§ **Extrait fourni**
«L’incompétence géopolitique des Européens est sidérante»
par Guy Mettan,* Genève
(21 février 2025) Si l’on veut comprendre ce qui se passe dans le monde, rien ne sert d’écouter les experts de plateau qui se bousculent sur nos chaines radio et TV. Ils vivent dans un monde parallèle qui n’a plus rien à voir avec les réalités internationales du moment. Même les commentateurs américains sont parfois dépassés.

(Photo mad)
Mieux vaut, de temps en temps, suivre quelques-uns des plus fins analystes d’Asie, comme Shashi Taroor et M. K. Bhadrakumar en Inde, Zhang Weiwei en Chine ou Kishore Mabubhani à Singapour. Dans un récent podcast, ce dernier avoue ainsi sa sidération devant «l’incompétence géopolitique des leaders européens». Il n’est pas plus tendre avec l’arrogance aveugle des élites intellectuelles américaines.
L’offensive diplomatique menée depuis le début de la semaine par l’Administration Trump pour mettre fin à la guerre en Ukraine lui donne entièrement raison. Les Européens et les Britanniques, obnubilés par le bellicisme du quintette von der Leyen-Baerbock-Kallas-Rutte-Starmer et envoûtés par les complaintes du comédien-charmeur de Kiev, n’ont rien vu venir. Ils n’ont pas anticipé Trump, ils n’ont pas anticipé les tornades qu’il allait déchainer avec ses menaces de conquêtes et ses guerres tarifaires. Ils n’ont pas non plus anticipé la paix, ou du moins le silence des armes, qu’il souhaitait apporter en Palestine et en Ukraine.
Et pourtant, tout cela était annoncé depuis des mois.
Résultat: l’entretien d’une heure et demie qui a eu lieu mercredi entre Trump et Poutine les a sonnés. Ils en sont restés comme deux ronds de flanc, eux qui avaient tout misé sur «l’isolement diplomatique» et «l’effondrement économique» de la Russie. Même les médias en sont restés muets, eux qui, le lendemain, mentionnaient à peine ou ignoraient carrément l’événement.
Et pourtant, il s’agit là d’un tournant majeur après trois ans de guerre. Pas moins de quatre des plus hauts cadors de l’Administration Trump après le président lui-même, le vice-président J.D. Vance, le chef du Pentagone Peter Hegseth, le secrétaire d’Etat Marco Rubio, et l’émissaire Steven Witkoff ont été dépêchés en Europe pour faire passer le message que les Etats-Unis ne voulaient plus de cette guerre et qu’ils allaient entamer des négociations directes avec Moscou sans demander leur avis aux Européens. On devine qu’à la Conférence sur la sécurité qui doit se tenir à Munich ce week-end, les anges vont voler bas et en escadrilles.

§ **Travail demandé**
• 1. Répondez à ces questions sur l'extrait fourni :
(a) Dans quelle ville l'extrait situe-t-il Kishore Mabubhani ?
(b) Combien de temps a duré l'entretien de mercredi entre Trump et Poutine ?
(c) Dans quelle ville doit se tenir la Conférence sur la sécurité ce week-end ?
• 2. Dans les entrées, recopiez mot pour mot la partie qui s'ouvre sur la ligne contenant « scientific name: Pelargonium caledonicum » et se ferme sur la ligne contenant « common name: Palmella », ces deux lignes comprises. Omettez les images dans votre réponse.

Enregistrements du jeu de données
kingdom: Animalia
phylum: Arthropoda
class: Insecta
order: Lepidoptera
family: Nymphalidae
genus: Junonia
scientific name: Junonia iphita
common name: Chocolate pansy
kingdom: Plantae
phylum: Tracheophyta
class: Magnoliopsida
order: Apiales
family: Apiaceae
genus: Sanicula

---

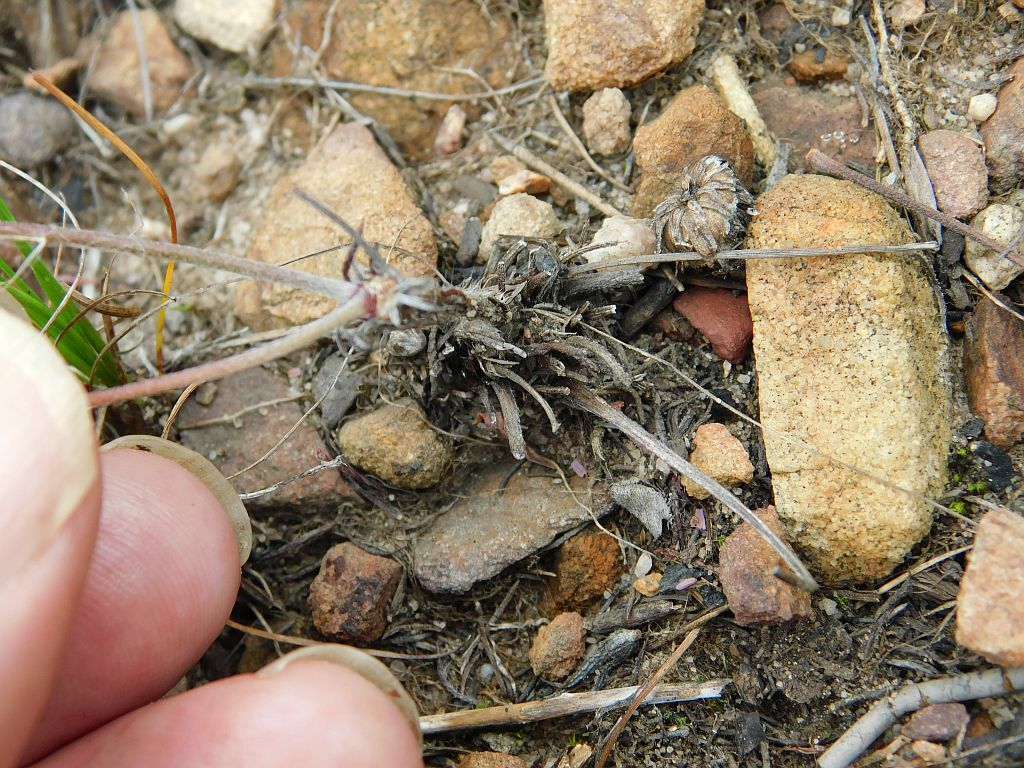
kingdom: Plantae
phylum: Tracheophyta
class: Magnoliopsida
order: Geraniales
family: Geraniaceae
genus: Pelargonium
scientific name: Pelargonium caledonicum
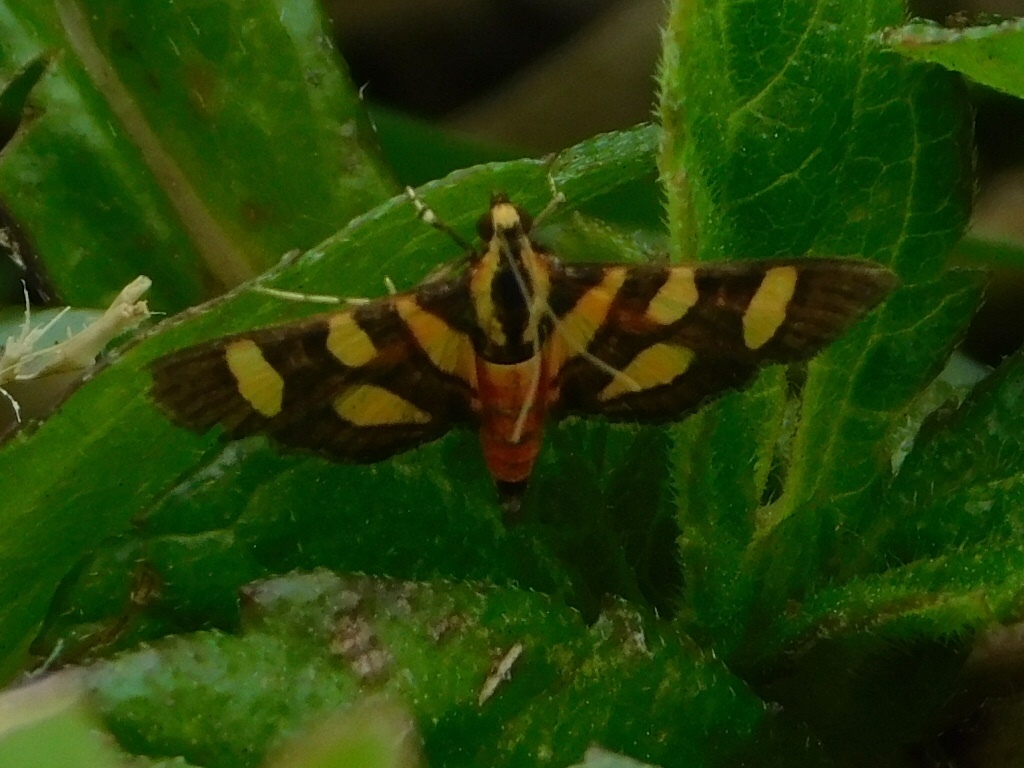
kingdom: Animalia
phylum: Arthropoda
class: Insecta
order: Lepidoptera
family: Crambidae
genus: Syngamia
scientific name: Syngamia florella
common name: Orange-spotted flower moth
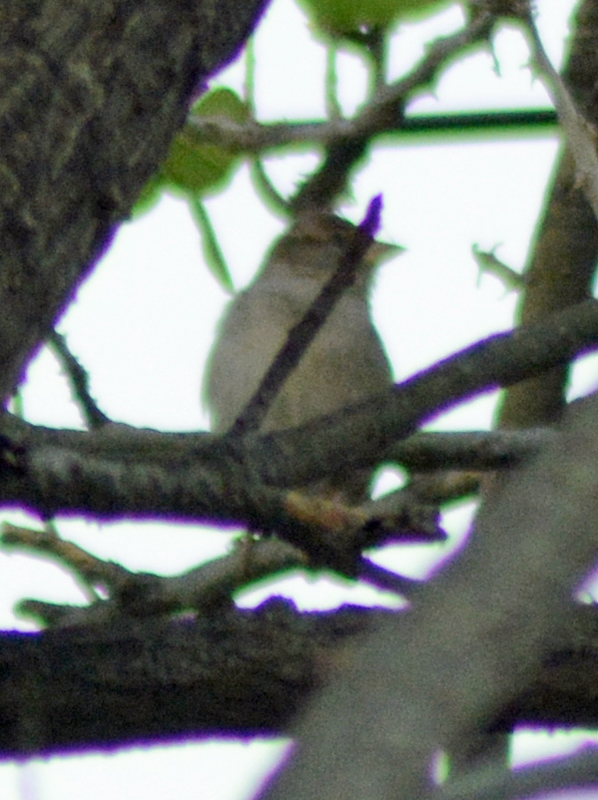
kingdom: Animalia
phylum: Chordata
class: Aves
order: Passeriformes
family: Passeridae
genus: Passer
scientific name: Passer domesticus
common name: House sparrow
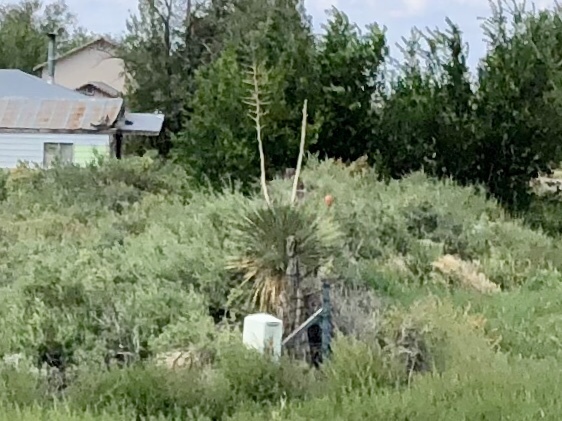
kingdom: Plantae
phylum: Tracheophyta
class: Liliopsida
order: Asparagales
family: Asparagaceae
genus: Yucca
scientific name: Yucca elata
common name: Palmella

§ **Réponses successives**
• 1.
(a) À Singapour.
(b) Une heure et demie.
(c) À Munich.

• 2.
scientific name: Pelargonium caledonicum
kingdom: Animalia
phylum: Arthropoda
class: Insecta
order: Lepidoptera
family: Crambidae
genus: Syngamia
scientific name: Syngamia florella
common name: Orange-spotted flower moth
kingdom: Animalia
phylum: Chordata
class: Aves
order: Passeriformes
family: Passeridae
genus: Passer
scientific name: Passer domesticus
common name: House sparrow
kingdom: Plantae
phylum: Tracheophyta
class: Liliopsida
order: Asparagales
family: Asparagaceae
genus: Yucca
scientific name: Yucca elata
common name: Palmella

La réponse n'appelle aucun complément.